A lot of YouStake investors passed on David Prociak’s WSOP package. Oops.

If you had been browsing on YouStake.com, the site that allows poker players to sell pieces of themselves in tournaments around the world, a little over eight weeks ago you would have seen a listing for a 2016 World Series of Poker package for David Prociak and you probably would have had one thought.

Who the ?#A*&%! is David Prociak?

A quick glance at his live results would have shown you nothing too special. Two small cashes back in 2007 and then an eight year gap with nothing. Since October 2015 he’s won $439,176 – with 75% of that coming from a runner-up finish at the Rock N Roll Poker Open at Seminole Hollywood in November.

So if you passed over Prociak’s WSOP package on YouStake, nobody would have questioned your reasoning. Then the unthinkable happened. Prociak, an amateur poker player from Florida, won a WSOP bracelet and $156,546.

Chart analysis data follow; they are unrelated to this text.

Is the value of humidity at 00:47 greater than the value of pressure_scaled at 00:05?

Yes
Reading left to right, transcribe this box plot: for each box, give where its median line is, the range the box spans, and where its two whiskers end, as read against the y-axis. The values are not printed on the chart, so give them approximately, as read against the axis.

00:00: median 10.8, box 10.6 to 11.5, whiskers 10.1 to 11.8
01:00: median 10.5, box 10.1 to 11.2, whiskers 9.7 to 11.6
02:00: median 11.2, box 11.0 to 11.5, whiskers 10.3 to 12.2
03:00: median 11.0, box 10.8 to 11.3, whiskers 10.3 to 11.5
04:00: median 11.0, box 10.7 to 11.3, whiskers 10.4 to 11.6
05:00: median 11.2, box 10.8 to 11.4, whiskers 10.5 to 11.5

“It meant the world to me personally, since playing these live tournaments I’ve come up short on winning a meaningful tournaments and I really wanted to win something. The fact that it was a bracelet event made it so much better. I wanted to feel validated,” admitted Prociak. “It translates well when my friends and family ask how I’ve been doing in poker and I can tell them I’ve actually won something. Second place doesn’t sound as good no matter how much I’ve won.”

There were only a few people that took a chance on Prociak’s WSOP run and cashed in big.

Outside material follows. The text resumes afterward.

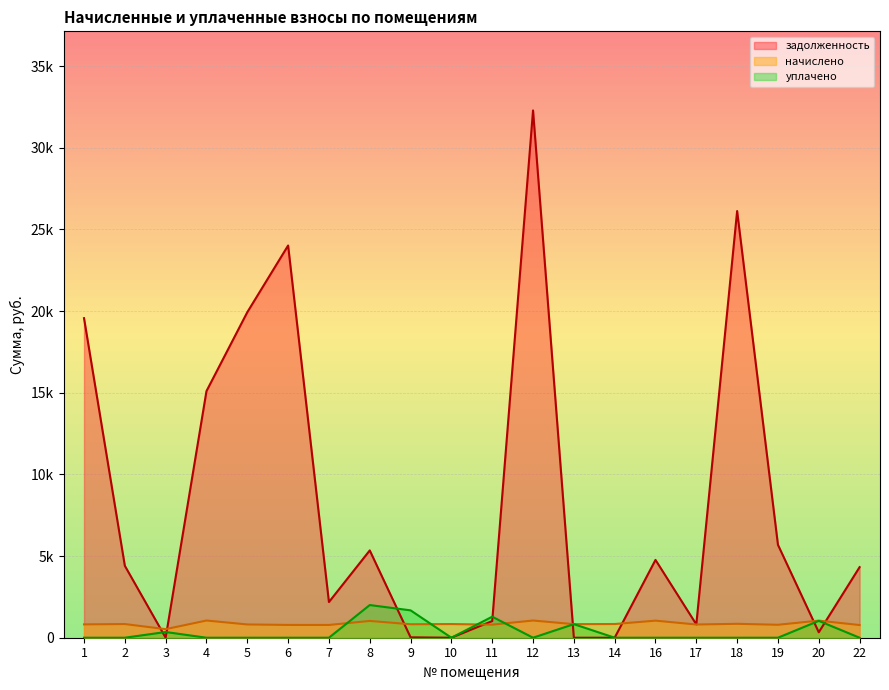

At which category is the sum across all series the highest?

12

“I actually only sold 3% for my WSOP tournaments,” said Prociak, who actually cashed in three WSOP events this past summer. “I had more action available but not many invested.”

Now he’s got another package for sale on YouStake and not surprisingly, he’s finding it to be a little bit more popular than the first time around.

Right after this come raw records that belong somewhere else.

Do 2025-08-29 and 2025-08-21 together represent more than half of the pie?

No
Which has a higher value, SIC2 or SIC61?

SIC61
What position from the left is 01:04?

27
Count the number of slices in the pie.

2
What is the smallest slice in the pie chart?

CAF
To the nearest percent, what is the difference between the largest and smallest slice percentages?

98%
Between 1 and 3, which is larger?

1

“It went from 3% now to 10% sold so far. And I’m sure it will go up when I let people know I put it up,” said Prociak, who hasn’t begun to promote his latest package, which includes three different tournaments at the upcoming Seminole Hard Rock Poker Open.

Prociak is hoping to sell up to 40% of his action in those three events. While winning an SHRPO event would be nice, he’s also motivated by his quest to win Seminole Hard Rock Poker Player of the Year. He’s currently leading the race.

“I’ve been sort of forced to play tournaments because of my top finish in the Rock N Roll Poker Open,” said Prociak. “I was high on the Player of the Year list and they have such great prizes, I decided to play all the events on their schedule and then came in second place in the Immokalee event which moved me into first place.”


Current SHRP POY Standings

  1. David Prociak – 746.3888
  2. Timothy Miles – 609.1075
  3. Zoltan Czinkota – 537.0438
  4. John-Christian Templeton – 487.4575
  5. Herbert Woodbery – 483.8925


“If I win the POY that’s a $44,000 package and I’ll be playing even more. To begin with I only wanted to play the WSOP Main Event and the SHRPO main event and that was it,” said Prociak, of the prizes that come with winning POY.

The 33-year-old small business owner initially turned to YouStake to get himself more involved n the poker world and build a reputation for himself as somebody that is a solid investment.

“Selling my action on YouStake for the WSOP was just to have some interaction with the staking community, it’s not about the money,” said Prociak. “I figure I make some people some money on there and they may want to buy a piece of me in the future as well which would allow me to play more events and events that I wouldn’t regularly play.”

Coming off of winning his bracelet and playing back in his home state of Florida, Prociak believes he’s a solid investment at this point and those browsing on YouStake this week should strike while the iron is hot.

“Well you see players with momentum sometimes and whether it’s confidence or whatever, it seems to perpetuate their game and carry them to keep doing well,” said Prociak. “I’m doing well because I don’t play the same standard game as most of the grinders you see playing and my confidence in my game keeps me from second guessing myself even when some outside observers of my game may think those things are mistakes.”

That confidence comes from doing something that every poker player dreams of – winning a WSOP bracelet – and it’s something that even Prociak is having a hard time convincing himself happened.

“It still feels unbelievable to think I’ve actually won a bracelet, it’s just the biggest accomplishment any poker player could have.”